7世紀から10世紀までは地中海は「イスラムの海」であり、商取引に当たっては、おそらくユスティヌアヌス法典(後期ローマ法)を参照していたと思われる。
10世紀にイスラムが後退していく中で、北イタリアで「ローマ法大全」が「発見」され、ボローニャ大学法学部にて第一次ローマ法「継受」が行われる。
また南仏モンペリエやトゥルーズでもローマ法「継受」が始まる。南仏のトゥルバトゥール(吟遊詩人)の伝統もイスラムからの継承である。

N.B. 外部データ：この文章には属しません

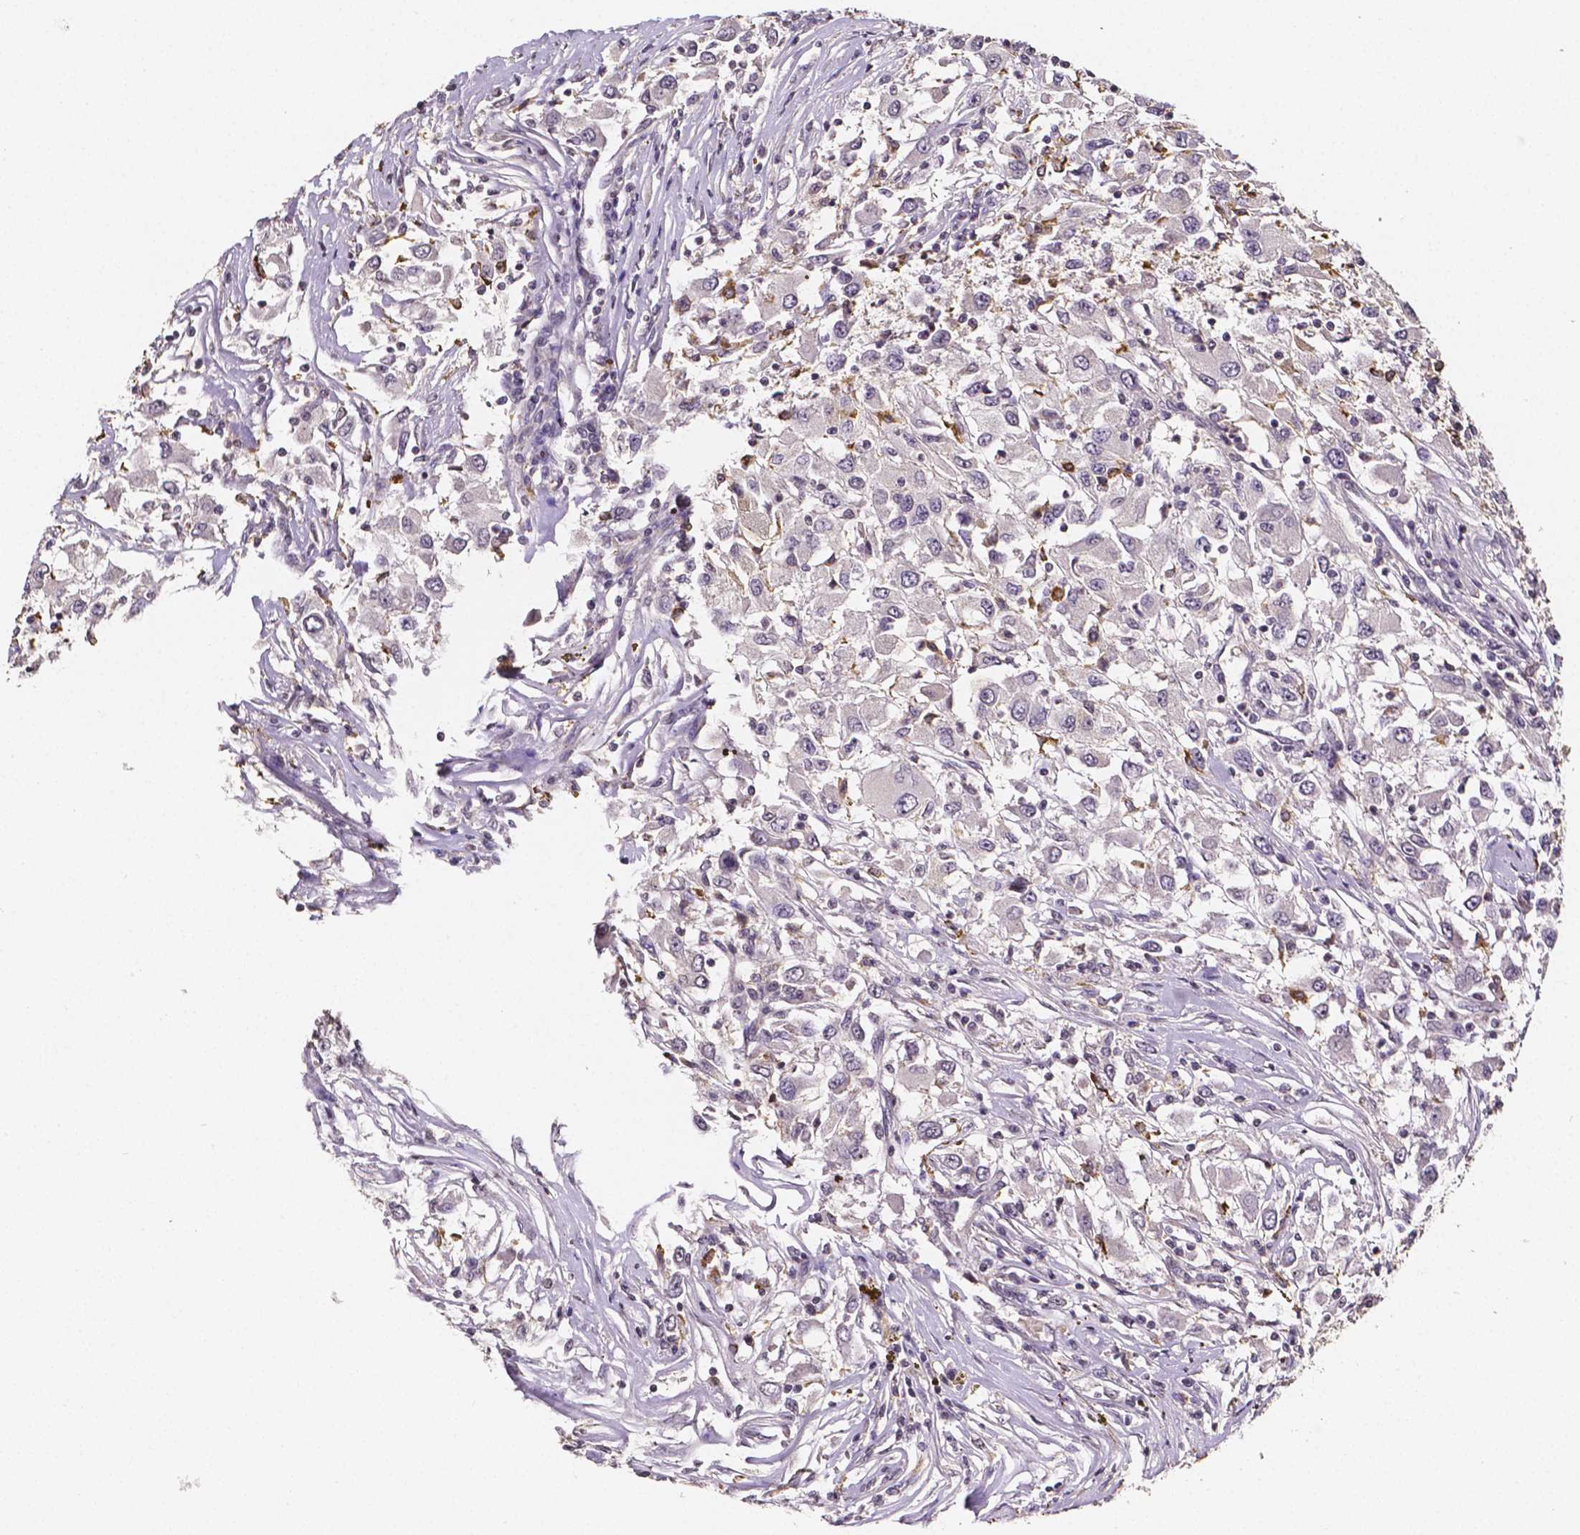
{"staining": {"intensity": "negative", "quantity": "none", "location": "none"}, "tissue": "renal cancer", "cell_type": "Tumor cells", "image_type": "cancer", "snomed": [{"axis": "morphology", "description": "Adenocarcinoma, NOS"}, {"axis": "topography", "description": "Kidney"}], "caption": "This micrograph is of adenocarcinoma (renal) stained with IHC to label a protein in brown with the nuclei are counter-stained blue. There is no positivity in tumor cells.", "gene": "NRGN", "patient": {"sex": "female", "age": 67}}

これに対し、王権の中心パリ大学では法学部を禁止。あくまで神学部を中心として、ローマ法継受を阻止。世界史などで、パリ大学(神学)、ボローニャ大学(法学)とされるのはそのため。
ちなみにフィリップ2世がパリ大学で法学を禁止したのは、神聖ローマ帝国との対抗上ともされる。つまり「ローマ法」を施行する国家は筋として「ローマ帝国」の風下に立つことになる。
さらにフィリップ4世は有名な「アナーニ事件」を引き起こし、南仏アヴィニヨンへ教皇庁を移す。
この過程でフランスには慣習法を統一管理する法律家階級が生まれる。モンテーニュやモンテスキューはその代表とも言える。
「ガリカニスム」は教会だけでなく、法律家にも分有された。これによって革命までにパリ慣習法の体系化が進みます。